= Beginning of Section =

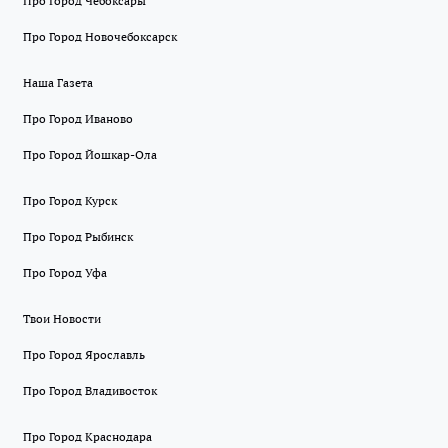
Про Город Чебоксары
Про Город Новочебоксарск
Наша Газета
Про Город Иваново
Про Город Йошкар-Ола
Про Город Курск
Про Город Рыбинск
Про Город Уфа
Твои Новости
Про Город Ярославль
Про Город Владивосток
Про Город Краснодара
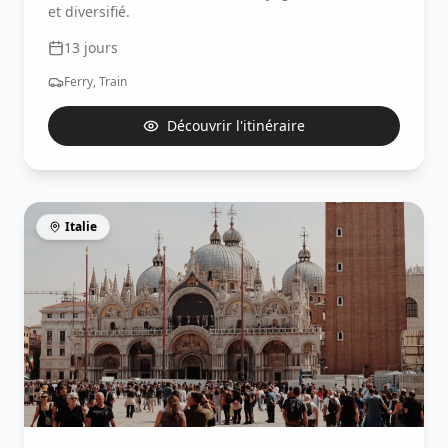
et diversifié.
13
jours
Ferry, Train
Découvrir l'itinéraire
Italie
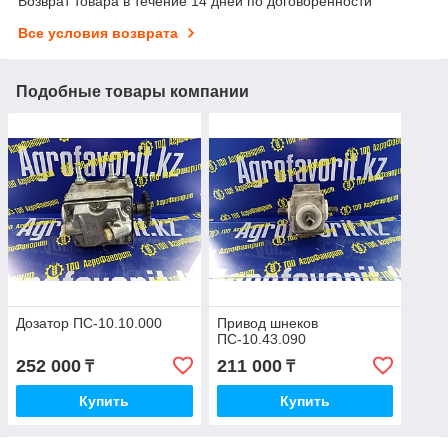
Возврат товара в течение 14 дней по договоренности
Все условия возврата
Подобные товары компании
Дозатор ПС-10.10.000
Привод шнеков
ПС-10.43.090
252 000
211 000
₸
₸
Купить
Купить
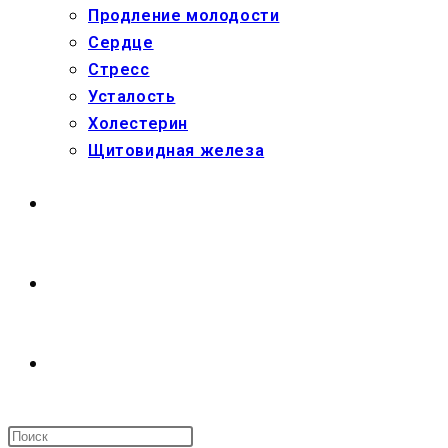
Продление молодости
Сердце
Стресс
Усталость
Холестерин
Щитовидная железа
МАГАЗИН
О НАС
ПЕРЕКЛЮЧИТЬ
ПОИСК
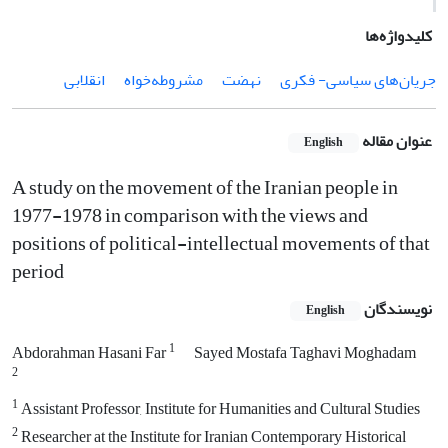
کلیدواژه‌ها
جریان‌های سیاسی- فکری
نهضت
مشروطه‌خواه
انقلابی
عنوان مقاله
English
A study on the movement of the Iranian people in
1977-1978 in comparison with the views and
positions of political-intellectual movements of that
period
نویسندگان
English
1
Abdorahman Hasani Far
Sayed Mostafa Taghavi Moghadam
2
1
Assistant Professor, Institute for Humanities and Cultural Studies
2
Researcher at the Institute for Iranian Contemporary Historical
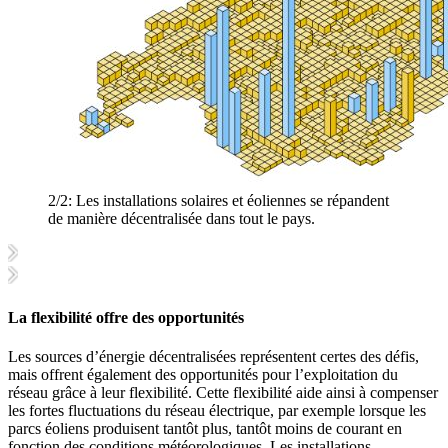
2/2:
Les installations solaires et éoliennes se répandent
de manière décentralisée dans tout le pays.
La flexibilité offre des opportunités
Les sources d’énergie décentralisées représentent certes des défis,
mais offrent également des opportunités pour l’exploitation du
réseau grâce à leur flexibilité. Cette flexibilité aide ainsi à compenser
les fortes fluctuations du réseau électrique, par exemple lorsque les
parcs éoliens produisent tantôt plus, tantôt moins de courant en
fonction des conditions météorologiques. Les installations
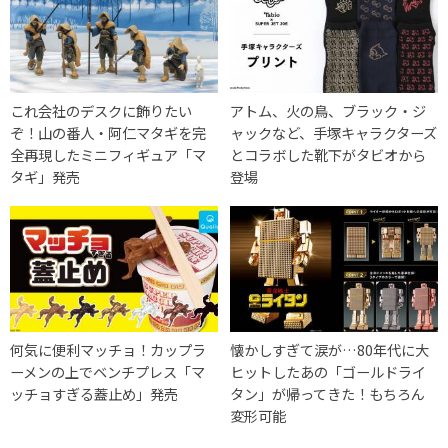
これ会社のデスクに飾りたい
アトム、火の鳥、ブラック・ジ
ぞ！山の番人・阿仁マタギを完
ャックなど、手塚キャラクターズ
全再現したミニフィギュア「マ
とコラボした靴下がタビオから
タギ」発売
登場
何気に便利マッチョ！カップラ
懐かしすぎて涙が…80年代に大
ーメンの上でベンチプレス「マ
ヒットしたあの「ゴールドライ
ッチョすぎる蓋止め」発売
タン」が帰ってきた！もちろん
変形可能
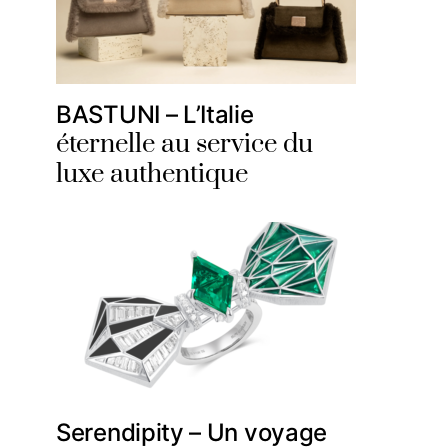
BASTUNI – L’Italie
éternelle au service du
luxe authentique
Serendipity – Un voyage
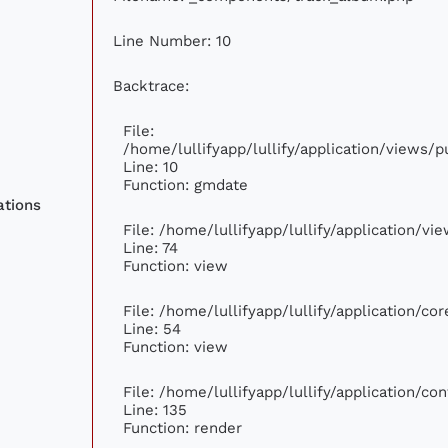
Line Number: 10
Backtrace:
File:
/home/lullifyapp/lullify/application/views
Line: 10
Function: gmdate
ations
File: /home/lullifyapp/lullify/application/v
Line: 74
Function: view
File: /home/lullifyapp/lullify/application/c
Line: 54
Function: view
File: /home/lullifyapp/lullify/application/c
Line: 135
Function: render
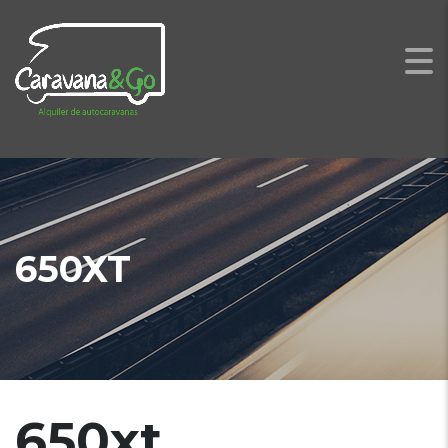
650XT
650xt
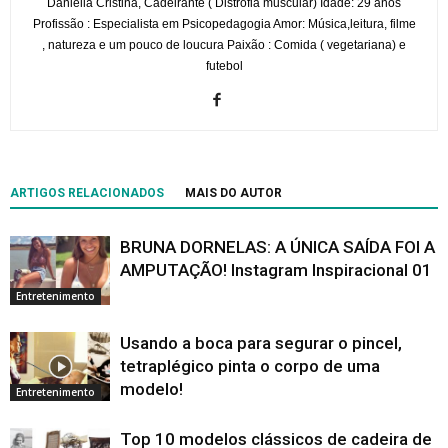
Daniella Cristina, Cadeirante ( Distrofia muscular) Idade: 29 anos
Profissão : Especialista em Psicopedagogia Amor: Música,leitura, filme
, natureza e um pouco de loucura Paixão : Comida ( vegetariana) e
futebol
ARTIGOS RELACIONADOS
MAIS DO AUTOR
BRUNA DORNELAS: A ÚNICA SAÍDA FOI A
AMPUTAÇÃO! Instagram Inspiracional 01
Entretenimento
Usando a boca para segurar o pincel,
tetraplégico pinta o corpo de uma
modelo!
Entretenimento
Top 10 modelos clássicos de cadeira de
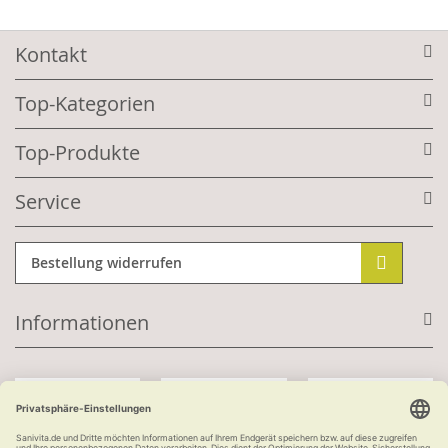
Kontakt
Top-Kategorien
Top-Produkte
Service
Bestellung widerrufen
Informationen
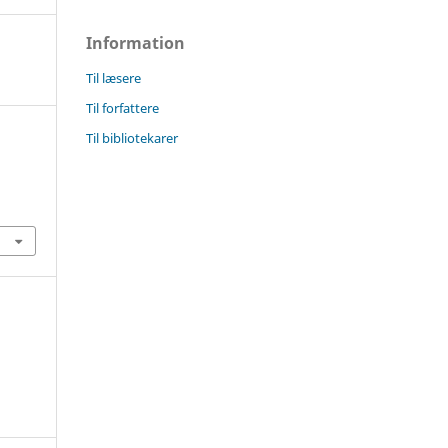
Information
Til læsere
Til forfattere
Til bibliotekarer
6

= End of Section =

[Your task]:
Please print the text read from each page in the listing above, line for line and unchanged, leaving out the pictures.

[Task solution]:
Про Город Чебоксары
Про Город Новочебоксарск
Наша Газета
Про Город Иваново
Про Город Йошкар-Ола
Про Город Курск
Про Город Рыбинск
Про Город Уфа
Твои Новости
Про Город Ярославль
Про Город Владивосток
Про Город Краснодара
et diversifié.
13
jours
Ferry, Train
Découvrir l'itinéraire
Italie
Возврат товара в течение 14 дней по договоренности
Все условия возврата
Подобные товары компании
Дозатор ПС-10.10.000
Привод шнеков
ПС-10.43.090
252 000
211 000
₸
₸
Купить
Купить
Продление молодости
Сердце
Стресс
Усталость
Холестерин
Щитовидная железа
МАГАЗИН
О НАС
ПЕРЕКЛЮЧИТЬ
ПОИСК
کلیدواژه‌ها
جریان‌های سیاسی- فکری
نهضت
مشروطه‌خواه
انقلابی
عنوان مقاله
English
A study on the movement of the Iranian people in
1977-1978 in comparison with the views and
positions of political-intellectual movements of that
period
نویسندگان
English
1
Abdorahman Hasani Far
Sayed Mostafa Taghavi Moghadam
2
1
Assistant Professor, Institute for Humanities and Cultural Studies
2
Researcher at the Institute for Iranian Contemporary Historical
2/2:
Les installations solaires et éoliennes se répandent
de manière décentralisée dans tout le pays.
La flexibilité offre des opportunités
Les sources d’énergie décentralisées représentent certes des défis,
mais offrent également des opportunités pour l’exploitation du
réseau grâce à leur flexibilité. Cette flexibilité aide ainsi à compenser
les fortes fluctuations du réseau électrique, par exemple lorsque les
parcs éoliens produisent tantôt plus, tantôt moins de courant en
fonction des conditions météorologiques. Les installations
これ会社のデスクに飾りたい
アトム、火の鳥、ブラック・ジ
ぞ！山の番人・阿仁マタギを完
ャックなど、手塚キャラクターズ
全再現したミニフィギュア「マ
とコラボした靴下がタビオから
タギ」発売
登場
何気に便利マッチョ！カップラ
懐かしすぎて涙が…80年代に大
ーメンの上でベンチプレス「マ
ヒットしたあの「ゴールドライ
ッチョすぎる蓋止め」発売
タン」が帰ってきた！もちろん
変形可能
BASTUNI – L’Italie
éternelle au service du
luxe authentique
Serendipity – Un voyage
Line Number: 10
Backtrace:
File:
/home/lullifyapp/lullify/application/views
Line: 10
Function: gmdate
ations
File: /home/lullifyapp/lullify/application/v
Line: 74
Function: view
File: /home/lullifyapp/lullify/application/c
Line: 54
Function: view
File: /home/lullifyapp/lullify/application/c
Line: 135
Function: render
650XT
650xt
Daniella Cristina, Cadeirante ( Distrofia muscular) Idade: 29 anos
Profissão : Especialista em Psicopedagogia Amor: Música,leitura, filme
, natureza e um pouco de loucura Paixão : Comida ( vegetariana) e
futebol
ARTIGOS RELACIONADOS
MAIS DO AUTOR
BRUNA DORNELAS: A ÚNICA SAÍDA FOI A
AMPUTAÇÃO! Instagram Inspiracional 01
Entretenimento
Usando a boca para segurar o pincel,
tetraplégico pinta o corpo de uma
modelo!
Entretenimento
Top 10 modelos clássicos de cadeira de
Kontakt
Top-Kategorien
Top-Produkte
Service
Bestellung widerrufen
Informationen
Information
Til læsere
Til forfattere
Til bibliotekarer
6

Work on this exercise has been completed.